WHAT THE EXERCISE ASKS:
Whenever a picture appears, leave it out while repeating all the other data exactly.

(Page layout parsing data)
^^^^^^^^
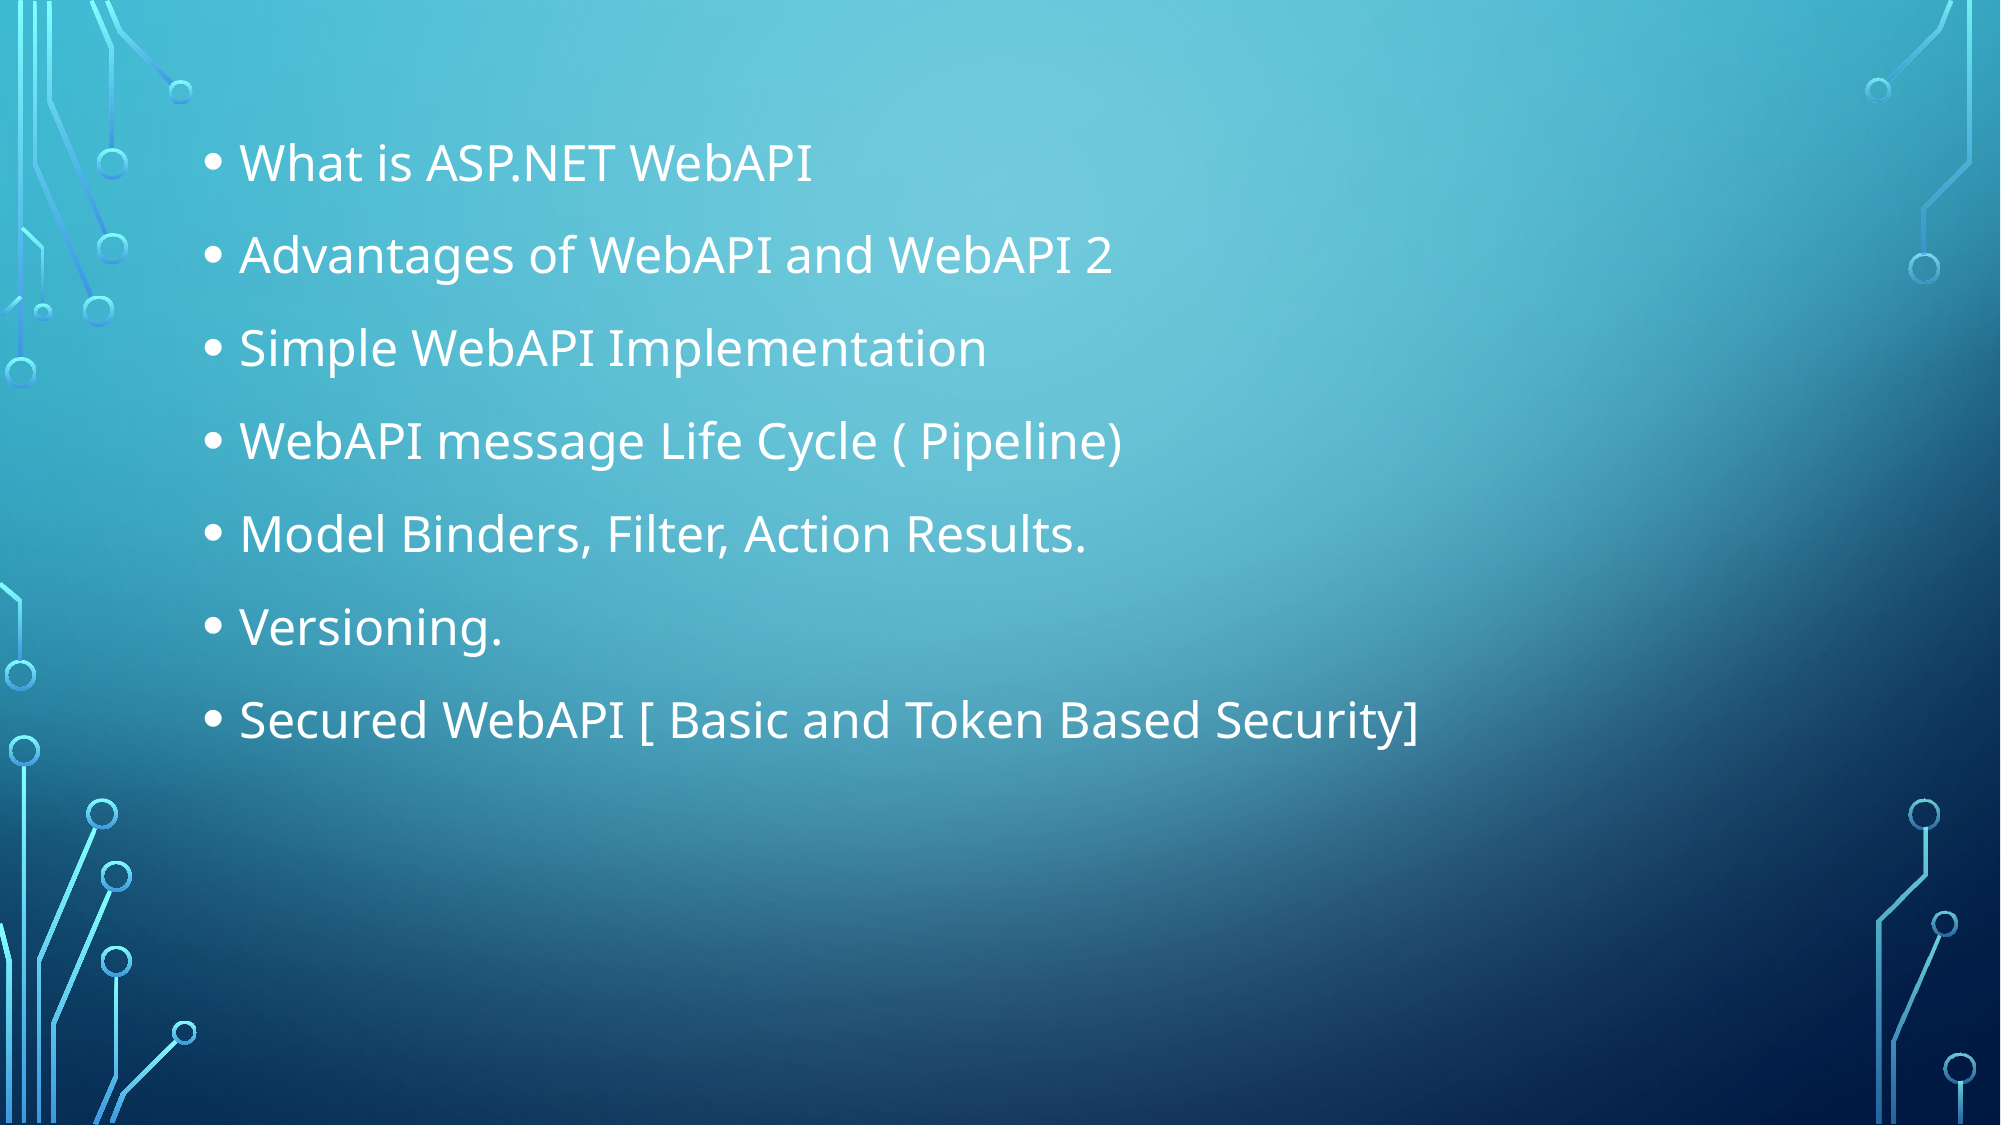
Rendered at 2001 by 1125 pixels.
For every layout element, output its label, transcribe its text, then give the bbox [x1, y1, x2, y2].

list What is ASP.NET WebAPI Advantages of WebAPI and WebAPI 2 Simple WebAPI Implementation WebAPI message Life Cycle ( Pipeline) Model Binders, Filter, Action Results. Versioning. Secured WebAPI [ Basic and Token Based Security] [187, 111, 1813, 1005]
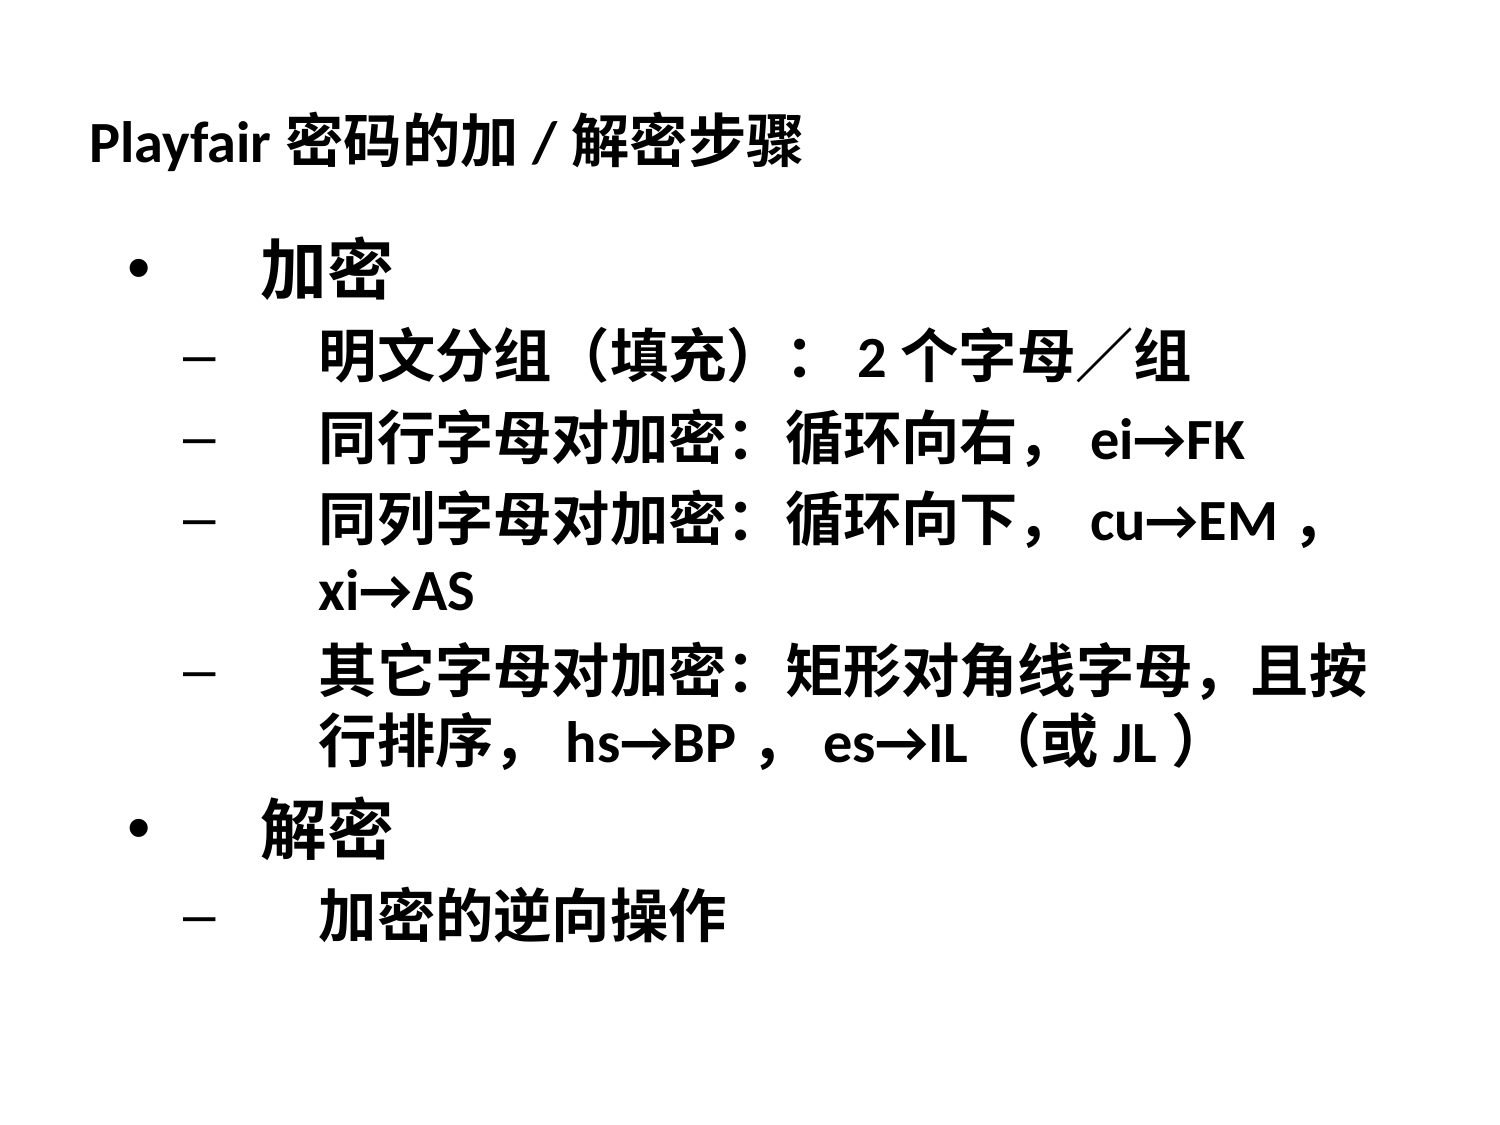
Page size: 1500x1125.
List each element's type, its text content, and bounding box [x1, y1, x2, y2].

text_box Playfair密码的加/解密步骤 [74, 45, 1425, 234]
list 加密 明文分组（填充）：2个字母／组 同行字母对加密：循环向右，ei→FK 同列字母对加密：循环向下，cu→EM，xi→AS 其它字母对加密：矩形对角线字母，且按行排序，hs→BP，es→IL（或JL） 解密 加密的逆向操作 [112, 234, 1386, 976]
^^^^^^^^
ANSWER BOX:
Rendered at 2001 by 1125 pixels.
For every layout element, output its label, transcribe its text, then give the bbox [x1, y1, x2, y2].

list What is ASP.NET WebAPI Advantages of WebAPI and WebAPI 2 Simple WebAPI Implementation WebAPI message Life Cycle ( Pipeline) Model Binders, Filter, Action Results. Versioning. Secured WebAPI [ Basic and Token Based Security] [187, 111, 1813, 1005]
Page size: 1500x1125.
List each element's type, its text content, and bounding box [x1, y1, x2, y2].

text_box Playfair密码的加/解密步骤 [74, 45, 1425, 234]
list 加密 明文分组（填充）：2个字母／组 同行字母对加密：循环向右，ei→FK 同列字母对加密：循环向下，cu→EM，xi→AS 其它字母对加密：矩形对角线字母，且按行排序，hs→BP，es→IL（或JL） 解密 加密的逆向操作 [112, 234, 1386, 976]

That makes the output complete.